Stunning-looking luminescent plants have become popular in science-fiction and fantasy films in recent years, but if the recent achievement of an international team of scientists is any indication, self-sustaining bioluminescent plants are already a reality.

In 2017, MIT researchers announced an important breakthrough in their quest to make plants that glow in the dark a reality, but their Plant Nanobionics only made watercress leaves dimly glow for about 3.5 hours. Late last month, a team of 27 scientists published a groundbreaking study documenting their ability to genetically tweak virtually any type of plant and make it sustainably luminescent throughout its entire life cycle. By inserting DNA obtained from bioluminescent mushrooms into the DNA sequence of plants, they managed to create plants that glow orders of magnitude brighter than previously possible.

Photo: Planta LLC/YouTube

The project was carried out by an international team of scientists led by Drs. Karen Sarkisyan and Ilia Yampolsky, and funded by Planta LLC, a Russian biotech startup based in Moscow, which seeks to commercialize glowing plants. While glowing plants and trees capable of replacing street lights are still a fantasy, the results obtained by the 27 scientist may soon translate into commercially available decorative plants.

The breakthrough was inspired by one of last year’s most intriguing discoveries, the parts that make sustainable bioluminscence in mushrooms possible. Although mushrooms and plants are technically not closely related to plants, the same organic molecule that produces light in mushrooms – caffeic acid – is also found in the cell walls of most plants. To replicate the mushrooms’ luminescence in plants, scientists had to also replicate a metabolic cycle involving caffeic acid and four enzymes.

Photo: Planta LLC/YouTube

According to the study published in the scientific journal Nature, the genetically modified plants emitted more than a billion photons per minute, achieving a “self-sustained luminescence that is visible to the naked eye”. Using ordinary cameras and smartphones, the scientists recorded a pleasant green glow coming from leaves, stems, roots, and flowers.

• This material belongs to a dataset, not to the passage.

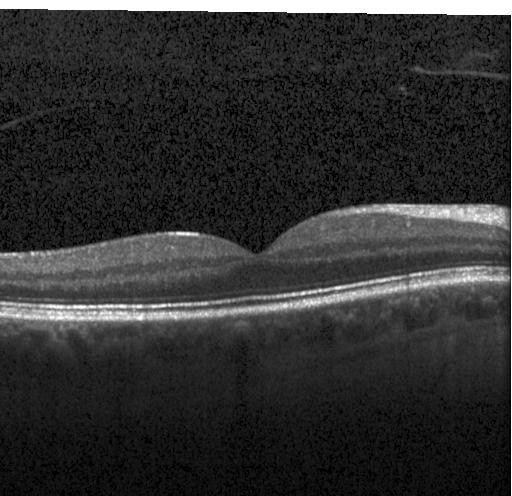 OCT line scan. Spectral-domain optical coherence tomography. Instrument: Heidelberg Spectralis — The scan shows no CNV, DME, or drusen.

Scientists noted that “young shoots were brightest at the terminal and axillary buds and at the upper part of the stem; older parts of the shoot dimmed as plants matured,” adding that the intensity of the bioluminescence can also be influenced by environmental factors such as a banana peel, due to the ethylene growth hormone it emits.

Photo: Planta LLC/YouTube

Tobacco plants were used for this particular experiment, but only because of their simple genetics and rapid growth. Scientists claim that bioluminescence has already proved feasible with for other plants, including periwinkle, petunia, and rose, and that further experimentation will likely result in even brighter plants.

Fans of the otherworldly flora in James Cameron’s ‘Avatar’ will be happy to hear that Planta LLC. and its collaborators are already working on other features, such as plants changing brightness or color in response to people and surroundings.